__TASK DIRECTIONS__. Would you repeat the entries below exactly and omit the pictures?

Content starts

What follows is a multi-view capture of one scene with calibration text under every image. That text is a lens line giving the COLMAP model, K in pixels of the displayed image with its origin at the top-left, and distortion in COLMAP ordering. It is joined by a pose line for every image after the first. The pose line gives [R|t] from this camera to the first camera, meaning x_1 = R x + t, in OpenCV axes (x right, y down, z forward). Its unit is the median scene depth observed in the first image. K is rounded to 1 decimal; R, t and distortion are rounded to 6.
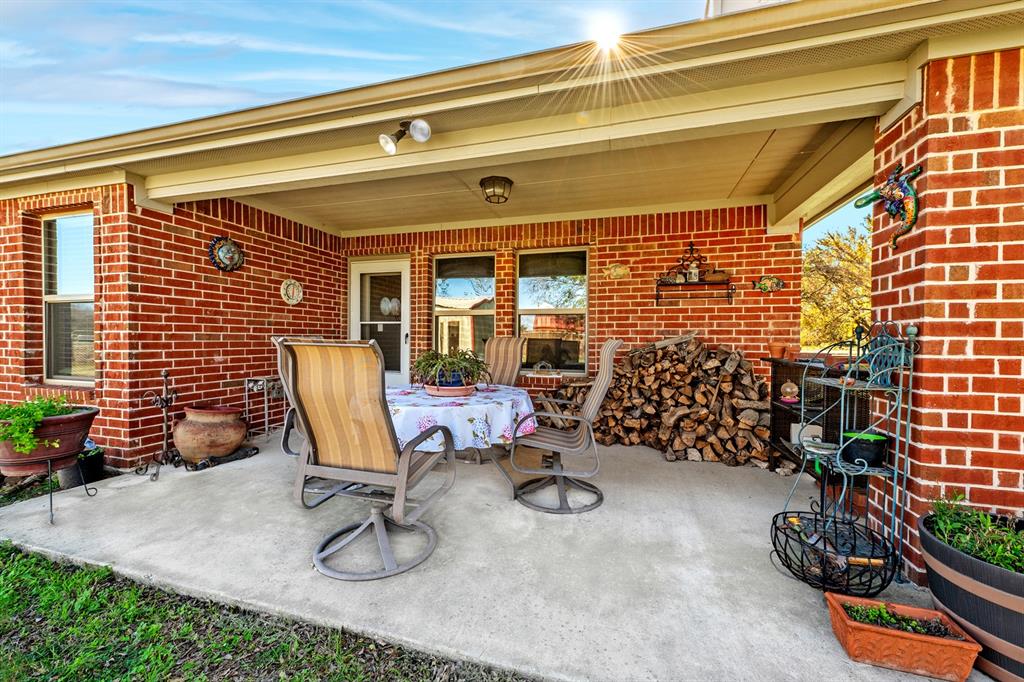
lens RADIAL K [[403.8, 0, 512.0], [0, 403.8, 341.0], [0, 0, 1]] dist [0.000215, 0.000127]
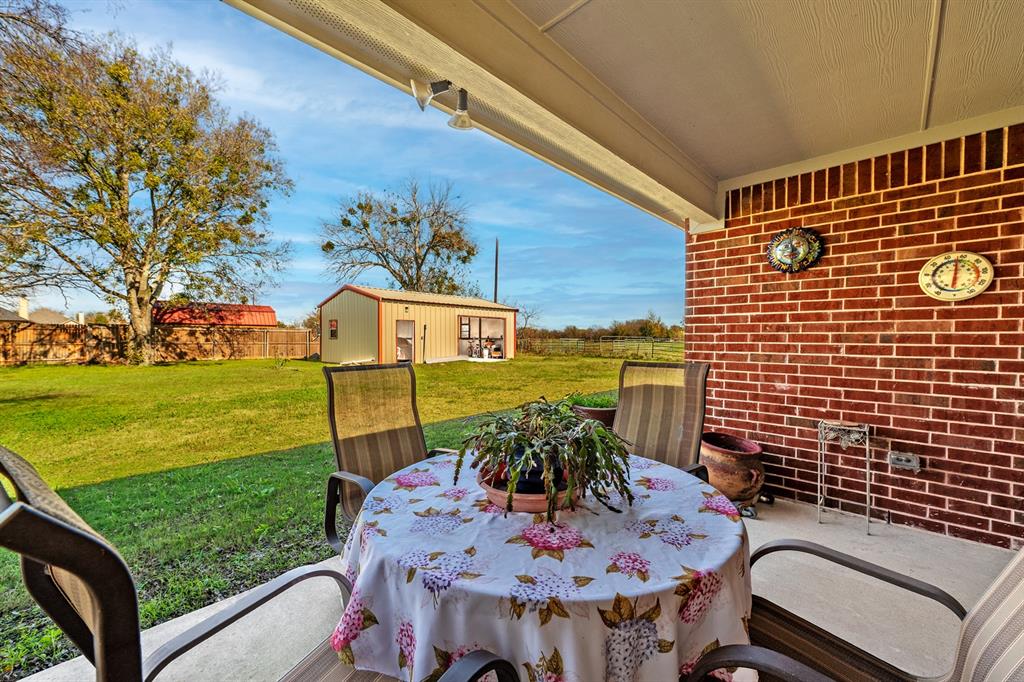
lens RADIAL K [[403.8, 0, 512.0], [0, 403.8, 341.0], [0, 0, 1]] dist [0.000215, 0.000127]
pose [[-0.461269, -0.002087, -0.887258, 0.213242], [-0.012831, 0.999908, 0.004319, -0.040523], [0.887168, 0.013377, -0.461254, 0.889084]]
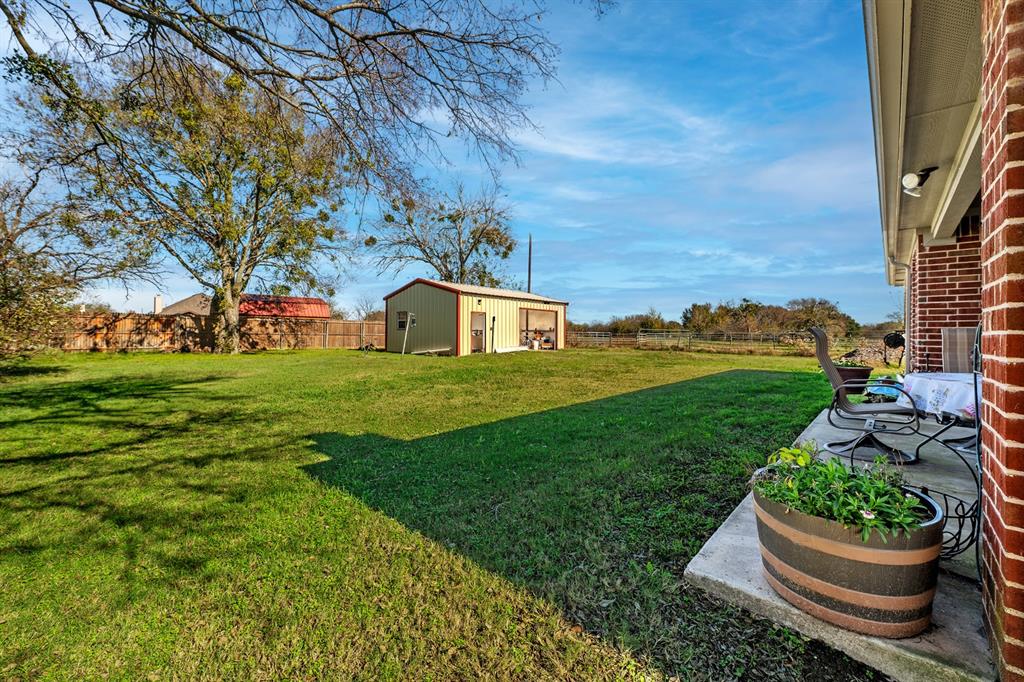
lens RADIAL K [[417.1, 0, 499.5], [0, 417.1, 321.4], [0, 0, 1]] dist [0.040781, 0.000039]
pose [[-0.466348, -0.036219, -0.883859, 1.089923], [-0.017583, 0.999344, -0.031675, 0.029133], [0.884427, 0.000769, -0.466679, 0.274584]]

Content ends

__PROBLEM SOLUTION__.
What follows is a multi-view capture of one scene with calibration text under every image. That text is a lens line giving the COLMAP model, K in pixels of the displayed image with its origin at the top-left, and distortion in COLMAP ordering. It is joined by a pose line for every image after the first. The pose line gives [R|t] from this camera to the first camera, meaning x_1 = R x + t, in OpenCV axes (x right, y down, z forward). Its unit is the median scene depth observed in the first image. K is rounded to 1 decimal; R, t and distortion are rounded to 6.
lens RADIAL K [[403.8, 0, 512.0], [0, 403.8, 341.0], [0, 0, 1]] dist [0.000215, 0.000127]
lens RADIAL K [[403.8, 0, 512.0], [0, 403.8, 341.0], [0, 0, 1]] dist [0.000215, 0.000127]
pose [[-0.461269, -0.002087, -0.887258, 0.213242], [-0.012831, 0.999908, 0.004319, -0.040523], [0.887168, 0.013377, -0.461254, 0.889084]]
lens RADIAL K [[417.1, 0, 499.5], [0, 417.1, 321.4], [0, 0, 1]] dist [0.040781, 0.000039]
pose [[-0.466348, -0.036219, -0.883859, 1.089923], [-0.017583, 0.999344, -0.031675, 0.029133], [0.884427, 0.000769, -0.466679, 0.274584]]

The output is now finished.